### TASKS TO CARRY OUT
1 > Copy every line of the dataset excerpts below verbatim, omitting the pictures.
2 > Continue the passage on the company's common stock issuances, starting right after its last sentence.

### SELECTED EXCERPT
Issued and outstanding

           

In April 2007 the Company issued 4,000,000 and 1,000,000 shares of our common stock for cash at $0.001 and $0.01 per share, respectively.

 

In May 2007 the Company issued 420,000 shares of our common stock for cash at $0.05 per share.

 

In February 2010, the board of directors authorized a 20-for-1 forward stock split of the Company’s currently issued and outstanding common stock. Prior to approval of the forward split the Company had a total of 5,420,000 issued and outstanding shares of $0.001 par value common stock. On the effective date of the forward split, the Company has a total of 108,400,000 issued and outstanding shares of $0.001 par value common stock. The stock split has been retroactively applied to all prior equity transactions.

 

In May 2010, the Company issued 1,333,334 units (“Units”) for cash at US $0.75 per Unit.   Each Unit consisted of one share of common stock and one warrant to purchase an additional share of common stock at a price of $1.25 per share at any time during the 24 months following the date of closing of the private placement offering.

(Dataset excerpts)

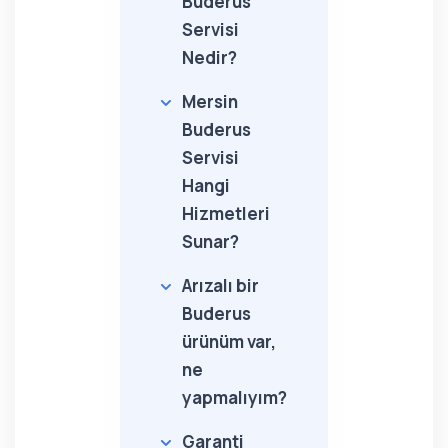
Buderus
Servisi
Nedir?
Mersin
Buderus
Servisi
Hangi
Hizmetleri
Sunar?
Arızalı bir
Buderus
ürünüm var,
ne
yapmalıyım?
Garanti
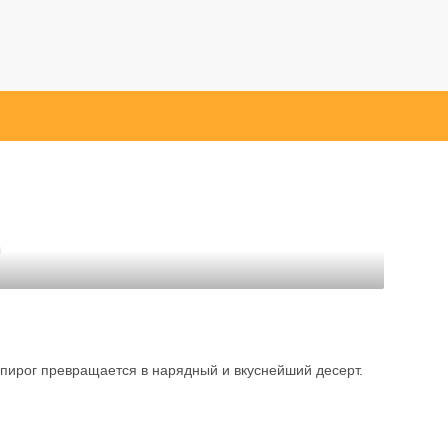
.
ы
пирог превращается в нарядный и вкуснейший десерт.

### RESULTS OF THE EXERCISE
1 >
Buderus
Servisi
Nedir?
Mersin
Buderus
Servisi
Hangi
Hizmetleri
Sunar?
Arızalı bir
Buderus
ürünüm var,
ne
yapmalıyım?
Garanti
.
ы
пирог превращается в нарядный и вкуснейший десерт.

2 >
 

In May 2010, a director of the Company surrendered 40,000,000 of his common stock to the company.

 

On July 27, 2011, the Company issued 200,000 units (“Units”) for cash at CDN $0.55 (US $0.58) per Each Unit consisted of one common share and one half of one common share purchase warrant (each whole such warrant, a “Warrant”). Each Warrant entitles the holder thereof to acquire one common share of the Company (a “Warrant Share”) at a price of CDN$0.75 until the date which is 60 months following the closing date of the private placement offering (the “Warrant Term”), provided, however, that the Company may accelerate the Warrant Term under certain conditions.   

 

On August 4, 2011, the Company issued 1,000,000 units (“Units”) for cash at CDN $0.55 (US $0.57) per Unit. Each Unit consisted of one common share and one half of one common share purchase warrant (each whole such warrant, a “Warrant”). Each Warrant entitles the holder thereof to acquire one common share of the Company (a “Warrant Share”) at a price of CDN$0.75 until the date which is 60 months following the closing date of the private placement offering (the “Warrant Term”), provided, however, that the Company may accelerate the Warrant Term under certain conditions.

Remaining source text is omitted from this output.